Querida mãe, aqui estamos… apesar da nortada, sabe tão bem passear à beira mar, no meio desta gente toda posso finalmente esconder-me sem que ninguém me impeça de respirar, pensar, parar quando me apetece ou de sentir como me sinto. Vejo as velhinhas vestidas de pesado negro sentadas no paredão e lembram-me de ti. Não te estou a chamar velha! Não te zangues… é porque as linhas carregadas dos seus rostos parecem a escrita das ondas por onde se perderam os seus entes queridos. É curioso pensar em vagas e marés no meio desta calma agitação. Mas não consigo deixar de sentir que, mesmo longe de ti e de todos não me sinto mais sozinha do que nos últimos tempos em que ainda estávamos todos debaixo do mesmo teto a lutar por atenção uns dos outros, entre carreiras e corridas, ora para cá ora para lá, só para ficarmos no mesmo sítio. Lá ao fundo, uma barcaça parece desequilibrar-se nas ondas, mas resiste e persiste. Vou ficar aqui mais algum tempo a ver o que acontece e logo te contarei.
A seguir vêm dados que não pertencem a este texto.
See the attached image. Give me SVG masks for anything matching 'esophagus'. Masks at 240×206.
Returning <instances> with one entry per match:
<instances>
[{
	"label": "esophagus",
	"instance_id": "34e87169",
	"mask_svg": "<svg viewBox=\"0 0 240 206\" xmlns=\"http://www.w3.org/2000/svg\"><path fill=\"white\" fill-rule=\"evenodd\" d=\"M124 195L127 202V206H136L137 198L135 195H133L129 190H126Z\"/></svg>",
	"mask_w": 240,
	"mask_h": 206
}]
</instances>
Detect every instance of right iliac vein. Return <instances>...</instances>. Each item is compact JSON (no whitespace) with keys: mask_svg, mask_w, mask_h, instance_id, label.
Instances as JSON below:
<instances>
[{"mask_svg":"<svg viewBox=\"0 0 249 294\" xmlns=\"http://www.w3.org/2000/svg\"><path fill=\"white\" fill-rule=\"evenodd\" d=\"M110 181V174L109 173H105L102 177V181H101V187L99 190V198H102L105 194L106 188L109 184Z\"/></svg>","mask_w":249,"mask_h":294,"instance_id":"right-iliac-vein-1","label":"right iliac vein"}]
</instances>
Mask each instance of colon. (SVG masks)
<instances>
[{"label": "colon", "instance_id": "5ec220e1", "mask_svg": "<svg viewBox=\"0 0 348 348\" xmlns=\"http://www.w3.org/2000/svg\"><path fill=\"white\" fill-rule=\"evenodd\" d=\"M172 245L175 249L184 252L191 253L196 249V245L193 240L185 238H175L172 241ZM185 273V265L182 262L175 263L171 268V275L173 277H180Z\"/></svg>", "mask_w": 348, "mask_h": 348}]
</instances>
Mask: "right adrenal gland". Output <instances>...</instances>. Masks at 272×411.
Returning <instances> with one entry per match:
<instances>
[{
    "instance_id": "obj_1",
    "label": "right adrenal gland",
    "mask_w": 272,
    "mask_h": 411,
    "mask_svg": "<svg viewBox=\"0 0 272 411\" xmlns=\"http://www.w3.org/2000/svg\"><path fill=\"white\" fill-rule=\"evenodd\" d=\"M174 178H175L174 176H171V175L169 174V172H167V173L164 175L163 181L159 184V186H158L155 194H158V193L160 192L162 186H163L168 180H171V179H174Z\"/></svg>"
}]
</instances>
Muitas saudades e obrigado por seres sempre o meu porto de abrigo.

Postal C

Capa: Anúncio de marisqueira em língua estrangeira martelada (‘we have understands’ a anunciar pirezinhos de percebes), algures ali para os lados da costa alentejana

De: jornalista exausta de tanta coisa que está numa de comunicar à ‘old school’ com o filho que foi com a namorada coleccionar selfies em capitais da velha Europa

Para: filho em viagem que só vai ver o postal quando voltar do interrail com a namorada

Reza assim:

Não te assustes, é apenas um postal de férias, daqueles em papel mesmo a sério. Sabes, antigamente no tempo dos dinossauros a malta usava estas cenas para dar notícias uns aos outros durante os meses (ahahaha, meses… ai ai) de férias. Dizíamos que era porque tínhamos saudades, mas, em boa verdade, estas coisas só serviam mesmo para fazer inveja quando íamos a sítios à maneira, para impressionar potenciais engates com a nossa escolha criteriosa de postais artísticos ou para sossegar os pais quando íamos em matilha acampar ou para as colónias de férias. O que se escreve aqui só serve para ler no dia em que se recebe o postal e no dia em que escolhemos quais os que vamos deitar fora depois de meses a fio espetados por imanes foleiros (como os que me estás sempre a oferecer, sinto que vêm aí mais uns quantos) na porta do frigorífico. Enfim, não é muito diferente de pregar no deserto da internet com dezenas de artigos a alertar sobre a nossa crise de valores, o descalabro climático ou a desigualdade económica e outras cenas que me partem a cabeça semana-sim-semana-sim e sobre as quais não recebo grande (nem pequeno) feedback, da mesma maneira que não espero receber nenhum postal de resposta. Ficamo-nos pela troca de memes no face.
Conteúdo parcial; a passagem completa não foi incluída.